Earlier, Wall Street saw that Saudi Arabia and Russia’s cooperation in crude oil prices had an obvious impact on international oil prices:

In December 2016, Russia and Saudi Arabia reached a production reduction agreement to push up global oil prices. The effect of cooperation between the two countries was immediate. In October 2017, the price of oil increased to $60/barrel. In May 2018, the price of oil broke through $80/barrel.

For the Trump administration, although I don’t like OPEC, the OPEC members Saudi Arabia, Iran, Iraq, Venezuela and Qatar are not under the control. Under the sanctions, a tweet can make OPEC is shaking, but Russia’s production capacity is uncontrollable.

Trump has been opposed to high oil prices in recent months, on the one hand to avoid increasing inflation and hurting the US economy; and the current market share of the United States is limited, capacity is experiencing bottlenecks, and crude oil exporters cannot benefit the most from high oil prices.
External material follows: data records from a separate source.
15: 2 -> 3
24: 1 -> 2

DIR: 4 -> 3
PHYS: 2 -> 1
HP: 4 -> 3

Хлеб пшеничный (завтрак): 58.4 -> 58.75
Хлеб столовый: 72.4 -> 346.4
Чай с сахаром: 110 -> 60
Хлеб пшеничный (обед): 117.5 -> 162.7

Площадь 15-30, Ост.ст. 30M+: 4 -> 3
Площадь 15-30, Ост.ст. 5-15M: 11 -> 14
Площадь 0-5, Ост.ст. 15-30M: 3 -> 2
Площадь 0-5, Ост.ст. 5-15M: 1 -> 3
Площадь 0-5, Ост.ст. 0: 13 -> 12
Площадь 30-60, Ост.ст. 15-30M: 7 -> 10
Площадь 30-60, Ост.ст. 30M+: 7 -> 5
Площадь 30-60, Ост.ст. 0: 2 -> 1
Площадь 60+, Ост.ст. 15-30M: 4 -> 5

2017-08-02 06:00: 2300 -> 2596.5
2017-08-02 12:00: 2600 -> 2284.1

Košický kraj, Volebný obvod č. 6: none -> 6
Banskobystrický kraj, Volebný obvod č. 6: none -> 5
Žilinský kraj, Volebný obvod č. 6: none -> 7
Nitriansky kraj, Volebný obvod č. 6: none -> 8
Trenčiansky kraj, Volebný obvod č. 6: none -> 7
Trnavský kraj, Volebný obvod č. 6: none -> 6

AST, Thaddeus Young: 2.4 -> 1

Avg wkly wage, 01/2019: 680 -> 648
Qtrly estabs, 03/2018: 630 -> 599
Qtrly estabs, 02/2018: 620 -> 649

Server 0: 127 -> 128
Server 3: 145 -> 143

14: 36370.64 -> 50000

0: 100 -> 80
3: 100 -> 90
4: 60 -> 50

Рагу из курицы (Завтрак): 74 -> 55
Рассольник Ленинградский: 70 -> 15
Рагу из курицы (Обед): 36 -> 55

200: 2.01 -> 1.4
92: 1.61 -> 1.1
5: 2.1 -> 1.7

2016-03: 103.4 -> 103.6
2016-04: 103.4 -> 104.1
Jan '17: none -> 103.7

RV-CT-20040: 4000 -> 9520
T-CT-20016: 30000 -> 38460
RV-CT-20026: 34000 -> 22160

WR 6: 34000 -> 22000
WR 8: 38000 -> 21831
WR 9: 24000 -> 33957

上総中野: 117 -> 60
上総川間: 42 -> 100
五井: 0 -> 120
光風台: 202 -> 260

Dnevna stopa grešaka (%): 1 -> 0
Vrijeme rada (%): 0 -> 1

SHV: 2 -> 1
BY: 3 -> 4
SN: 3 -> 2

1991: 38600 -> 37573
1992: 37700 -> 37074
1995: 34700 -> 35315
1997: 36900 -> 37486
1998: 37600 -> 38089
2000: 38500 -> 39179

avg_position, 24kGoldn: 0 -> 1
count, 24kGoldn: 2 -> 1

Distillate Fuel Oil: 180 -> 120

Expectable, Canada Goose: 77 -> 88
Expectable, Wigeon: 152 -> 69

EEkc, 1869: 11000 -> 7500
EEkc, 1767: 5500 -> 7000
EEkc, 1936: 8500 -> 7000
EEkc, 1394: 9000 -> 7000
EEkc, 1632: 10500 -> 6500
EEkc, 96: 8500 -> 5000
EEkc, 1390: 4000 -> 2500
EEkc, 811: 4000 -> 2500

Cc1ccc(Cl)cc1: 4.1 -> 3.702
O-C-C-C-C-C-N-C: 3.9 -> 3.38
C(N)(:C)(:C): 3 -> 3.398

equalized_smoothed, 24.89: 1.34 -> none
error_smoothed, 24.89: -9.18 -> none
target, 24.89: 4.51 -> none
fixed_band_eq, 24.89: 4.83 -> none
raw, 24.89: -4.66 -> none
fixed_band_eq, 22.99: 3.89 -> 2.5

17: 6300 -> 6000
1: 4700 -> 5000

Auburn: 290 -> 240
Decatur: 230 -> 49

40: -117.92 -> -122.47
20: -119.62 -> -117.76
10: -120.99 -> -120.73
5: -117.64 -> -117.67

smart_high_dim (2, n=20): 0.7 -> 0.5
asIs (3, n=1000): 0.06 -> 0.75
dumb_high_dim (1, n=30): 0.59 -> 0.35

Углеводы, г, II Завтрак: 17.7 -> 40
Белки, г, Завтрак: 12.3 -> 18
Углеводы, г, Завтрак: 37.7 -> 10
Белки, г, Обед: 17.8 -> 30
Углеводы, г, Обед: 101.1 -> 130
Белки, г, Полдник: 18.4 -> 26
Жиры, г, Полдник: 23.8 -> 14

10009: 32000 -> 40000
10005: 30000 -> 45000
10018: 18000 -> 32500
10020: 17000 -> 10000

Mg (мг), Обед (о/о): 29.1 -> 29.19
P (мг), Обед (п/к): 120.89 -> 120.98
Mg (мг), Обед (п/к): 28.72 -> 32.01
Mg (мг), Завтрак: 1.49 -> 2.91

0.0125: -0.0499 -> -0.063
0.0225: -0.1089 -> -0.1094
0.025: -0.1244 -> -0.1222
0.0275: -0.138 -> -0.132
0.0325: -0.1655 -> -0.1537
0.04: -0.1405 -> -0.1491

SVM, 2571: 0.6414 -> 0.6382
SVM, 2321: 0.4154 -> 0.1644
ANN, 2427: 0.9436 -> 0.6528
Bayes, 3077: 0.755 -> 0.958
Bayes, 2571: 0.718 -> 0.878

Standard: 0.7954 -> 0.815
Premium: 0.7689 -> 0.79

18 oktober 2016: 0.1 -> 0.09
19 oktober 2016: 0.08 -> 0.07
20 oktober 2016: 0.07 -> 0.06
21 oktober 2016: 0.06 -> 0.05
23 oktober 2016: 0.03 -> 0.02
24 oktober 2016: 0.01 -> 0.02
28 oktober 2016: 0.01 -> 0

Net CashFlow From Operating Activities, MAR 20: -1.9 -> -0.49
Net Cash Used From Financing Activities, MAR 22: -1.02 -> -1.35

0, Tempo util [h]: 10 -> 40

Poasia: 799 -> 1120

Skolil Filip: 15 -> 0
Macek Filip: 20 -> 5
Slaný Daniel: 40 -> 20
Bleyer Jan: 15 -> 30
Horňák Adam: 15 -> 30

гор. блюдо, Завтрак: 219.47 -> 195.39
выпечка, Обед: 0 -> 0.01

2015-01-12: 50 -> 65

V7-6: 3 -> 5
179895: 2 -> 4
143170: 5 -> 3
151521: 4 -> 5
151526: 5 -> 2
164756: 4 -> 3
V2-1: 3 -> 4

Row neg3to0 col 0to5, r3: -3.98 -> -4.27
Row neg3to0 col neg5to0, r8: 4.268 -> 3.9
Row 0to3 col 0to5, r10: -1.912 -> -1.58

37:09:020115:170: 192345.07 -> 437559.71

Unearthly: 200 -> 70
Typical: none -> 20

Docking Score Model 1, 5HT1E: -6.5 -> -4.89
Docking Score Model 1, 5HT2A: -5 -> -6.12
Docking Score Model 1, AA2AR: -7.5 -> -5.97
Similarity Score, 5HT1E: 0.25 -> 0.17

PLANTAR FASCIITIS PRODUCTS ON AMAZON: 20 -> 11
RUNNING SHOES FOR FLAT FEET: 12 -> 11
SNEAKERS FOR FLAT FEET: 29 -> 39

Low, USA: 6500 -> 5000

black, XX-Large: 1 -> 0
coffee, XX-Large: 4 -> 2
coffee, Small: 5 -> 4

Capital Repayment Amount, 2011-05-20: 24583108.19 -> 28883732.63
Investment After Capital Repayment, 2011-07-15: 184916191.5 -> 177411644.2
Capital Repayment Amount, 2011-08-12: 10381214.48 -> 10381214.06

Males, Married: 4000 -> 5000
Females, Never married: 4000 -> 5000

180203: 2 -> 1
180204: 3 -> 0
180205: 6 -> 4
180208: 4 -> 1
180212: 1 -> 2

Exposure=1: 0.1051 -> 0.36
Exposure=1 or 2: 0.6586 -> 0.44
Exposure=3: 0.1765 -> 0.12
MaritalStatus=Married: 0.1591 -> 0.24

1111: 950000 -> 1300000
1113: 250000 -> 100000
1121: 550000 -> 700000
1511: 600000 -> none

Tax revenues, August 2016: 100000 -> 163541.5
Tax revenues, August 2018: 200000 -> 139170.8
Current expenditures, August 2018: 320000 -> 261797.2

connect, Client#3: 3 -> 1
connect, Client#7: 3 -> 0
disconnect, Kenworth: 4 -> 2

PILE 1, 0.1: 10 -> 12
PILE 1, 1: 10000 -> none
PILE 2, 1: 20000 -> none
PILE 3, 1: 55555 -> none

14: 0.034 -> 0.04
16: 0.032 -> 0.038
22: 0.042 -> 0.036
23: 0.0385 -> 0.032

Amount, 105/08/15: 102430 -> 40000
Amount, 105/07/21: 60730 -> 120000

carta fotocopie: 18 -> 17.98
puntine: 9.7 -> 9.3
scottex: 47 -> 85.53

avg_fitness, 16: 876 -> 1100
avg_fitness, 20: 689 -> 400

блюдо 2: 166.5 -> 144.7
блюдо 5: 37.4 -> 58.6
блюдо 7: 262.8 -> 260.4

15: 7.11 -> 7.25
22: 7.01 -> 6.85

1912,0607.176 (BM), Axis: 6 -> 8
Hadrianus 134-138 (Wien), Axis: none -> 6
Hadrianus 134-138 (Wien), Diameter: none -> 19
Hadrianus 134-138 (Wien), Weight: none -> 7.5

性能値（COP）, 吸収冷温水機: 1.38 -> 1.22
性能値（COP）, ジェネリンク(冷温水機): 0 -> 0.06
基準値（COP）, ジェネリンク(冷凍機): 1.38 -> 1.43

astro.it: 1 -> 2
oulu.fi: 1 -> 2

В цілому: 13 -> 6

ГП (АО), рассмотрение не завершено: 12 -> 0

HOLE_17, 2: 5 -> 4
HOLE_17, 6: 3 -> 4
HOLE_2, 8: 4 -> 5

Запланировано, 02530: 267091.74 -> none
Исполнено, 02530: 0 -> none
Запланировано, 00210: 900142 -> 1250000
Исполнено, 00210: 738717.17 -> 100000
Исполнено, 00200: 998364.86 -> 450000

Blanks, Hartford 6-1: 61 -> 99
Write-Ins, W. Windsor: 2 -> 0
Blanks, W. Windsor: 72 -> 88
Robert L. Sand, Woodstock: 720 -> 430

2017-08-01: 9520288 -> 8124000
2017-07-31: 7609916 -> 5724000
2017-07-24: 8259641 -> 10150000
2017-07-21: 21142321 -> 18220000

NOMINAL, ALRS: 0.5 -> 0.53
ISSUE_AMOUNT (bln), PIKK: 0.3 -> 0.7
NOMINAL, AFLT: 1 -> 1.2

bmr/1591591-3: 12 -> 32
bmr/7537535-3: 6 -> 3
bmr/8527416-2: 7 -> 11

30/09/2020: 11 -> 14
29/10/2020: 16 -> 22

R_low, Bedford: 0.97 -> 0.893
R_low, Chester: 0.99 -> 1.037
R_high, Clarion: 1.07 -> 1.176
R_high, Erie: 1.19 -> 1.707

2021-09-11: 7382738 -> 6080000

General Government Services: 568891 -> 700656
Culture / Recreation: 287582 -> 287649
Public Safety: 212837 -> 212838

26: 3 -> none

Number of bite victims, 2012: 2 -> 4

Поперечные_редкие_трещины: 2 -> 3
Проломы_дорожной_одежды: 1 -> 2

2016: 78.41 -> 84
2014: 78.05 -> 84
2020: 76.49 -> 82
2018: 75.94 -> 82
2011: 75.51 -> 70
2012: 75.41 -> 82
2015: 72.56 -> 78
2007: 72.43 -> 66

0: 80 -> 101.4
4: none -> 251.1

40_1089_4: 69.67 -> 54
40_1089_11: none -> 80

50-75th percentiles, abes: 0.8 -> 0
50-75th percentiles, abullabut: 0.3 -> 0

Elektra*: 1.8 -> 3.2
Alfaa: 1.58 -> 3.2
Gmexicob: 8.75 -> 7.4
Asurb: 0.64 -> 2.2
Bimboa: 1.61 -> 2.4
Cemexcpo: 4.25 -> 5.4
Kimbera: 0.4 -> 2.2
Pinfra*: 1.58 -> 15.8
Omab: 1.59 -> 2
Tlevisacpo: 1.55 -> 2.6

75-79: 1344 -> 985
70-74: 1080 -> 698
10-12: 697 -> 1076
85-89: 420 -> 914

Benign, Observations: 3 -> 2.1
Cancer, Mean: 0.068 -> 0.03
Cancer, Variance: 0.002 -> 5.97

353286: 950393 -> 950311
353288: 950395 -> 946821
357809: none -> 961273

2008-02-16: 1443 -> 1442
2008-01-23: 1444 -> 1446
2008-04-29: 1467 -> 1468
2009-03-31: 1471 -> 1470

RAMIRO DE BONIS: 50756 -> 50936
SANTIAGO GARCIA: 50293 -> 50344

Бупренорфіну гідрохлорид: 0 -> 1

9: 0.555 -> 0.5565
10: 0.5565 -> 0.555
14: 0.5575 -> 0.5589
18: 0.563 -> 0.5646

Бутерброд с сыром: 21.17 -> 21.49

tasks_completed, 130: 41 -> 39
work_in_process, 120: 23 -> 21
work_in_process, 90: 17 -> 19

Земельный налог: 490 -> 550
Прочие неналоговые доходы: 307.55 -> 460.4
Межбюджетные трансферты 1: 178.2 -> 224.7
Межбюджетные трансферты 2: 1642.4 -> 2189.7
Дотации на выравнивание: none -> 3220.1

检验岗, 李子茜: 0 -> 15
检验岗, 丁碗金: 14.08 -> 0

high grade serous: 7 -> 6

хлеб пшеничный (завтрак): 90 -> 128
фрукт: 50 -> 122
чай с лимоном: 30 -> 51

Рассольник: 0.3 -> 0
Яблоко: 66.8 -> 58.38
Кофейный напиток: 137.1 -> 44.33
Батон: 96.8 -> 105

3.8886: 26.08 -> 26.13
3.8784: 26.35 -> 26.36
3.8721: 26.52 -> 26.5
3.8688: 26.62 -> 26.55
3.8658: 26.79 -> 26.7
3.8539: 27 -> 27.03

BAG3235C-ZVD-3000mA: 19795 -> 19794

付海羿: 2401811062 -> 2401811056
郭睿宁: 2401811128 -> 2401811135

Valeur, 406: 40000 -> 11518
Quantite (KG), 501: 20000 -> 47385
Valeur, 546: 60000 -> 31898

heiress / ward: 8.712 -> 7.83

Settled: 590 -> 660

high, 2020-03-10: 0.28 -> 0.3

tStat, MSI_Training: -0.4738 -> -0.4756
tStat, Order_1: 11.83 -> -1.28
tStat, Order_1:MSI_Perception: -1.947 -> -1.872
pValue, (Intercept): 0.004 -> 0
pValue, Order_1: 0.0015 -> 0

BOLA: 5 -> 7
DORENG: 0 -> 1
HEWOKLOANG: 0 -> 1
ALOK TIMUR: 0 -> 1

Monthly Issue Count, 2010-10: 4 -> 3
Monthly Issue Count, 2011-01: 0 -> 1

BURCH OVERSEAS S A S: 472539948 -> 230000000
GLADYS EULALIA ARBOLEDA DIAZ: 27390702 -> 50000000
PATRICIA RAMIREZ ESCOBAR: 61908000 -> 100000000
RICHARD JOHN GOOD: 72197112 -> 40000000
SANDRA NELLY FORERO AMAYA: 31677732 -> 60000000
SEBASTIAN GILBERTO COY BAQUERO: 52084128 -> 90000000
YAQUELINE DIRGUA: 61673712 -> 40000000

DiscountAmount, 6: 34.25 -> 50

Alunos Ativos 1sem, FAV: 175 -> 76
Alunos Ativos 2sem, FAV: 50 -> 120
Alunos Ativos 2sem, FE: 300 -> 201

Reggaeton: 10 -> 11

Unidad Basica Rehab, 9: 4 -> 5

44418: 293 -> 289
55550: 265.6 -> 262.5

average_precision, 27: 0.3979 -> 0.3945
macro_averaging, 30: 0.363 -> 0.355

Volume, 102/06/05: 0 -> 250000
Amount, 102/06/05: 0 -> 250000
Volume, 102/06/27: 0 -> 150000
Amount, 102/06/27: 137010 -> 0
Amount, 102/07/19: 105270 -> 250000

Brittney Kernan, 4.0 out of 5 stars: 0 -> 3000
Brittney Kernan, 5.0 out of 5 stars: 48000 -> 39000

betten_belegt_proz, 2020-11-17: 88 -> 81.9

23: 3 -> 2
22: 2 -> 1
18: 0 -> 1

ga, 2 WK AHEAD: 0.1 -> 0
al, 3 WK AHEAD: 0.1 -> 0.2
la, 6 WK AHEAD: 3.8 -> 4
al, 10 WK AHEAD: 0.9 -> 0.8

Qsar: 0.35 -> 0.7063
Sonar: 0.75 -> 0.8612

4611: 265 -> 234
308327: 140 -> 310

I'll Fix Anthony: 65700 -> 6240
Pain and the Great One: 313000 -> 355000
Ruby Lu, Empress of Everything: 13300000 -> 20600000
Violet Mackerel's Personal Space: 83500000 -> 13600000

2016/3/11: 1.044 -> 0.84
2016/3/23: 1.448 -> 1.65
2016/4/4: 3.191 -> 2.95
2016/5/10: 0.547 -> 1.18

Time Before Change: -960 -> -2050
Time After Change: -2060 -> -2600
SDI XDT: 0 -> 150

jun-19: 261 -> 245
Oil prices are cheaper for Russia and OPEC countries.

Therefore, the United States asked OPEC to increase production and lower oil prices, while increasing sanctions against Iran and Russia, curbing the expansion and export of crude oil capacity between the two countries, and opening up markets for US crude oil. US sanctions against Russia include bans on exports of goods, services or technology needed to support the exploration or production of Russian deep-water, Arctic offshore or shale projects to curb Russia’s oil production potential.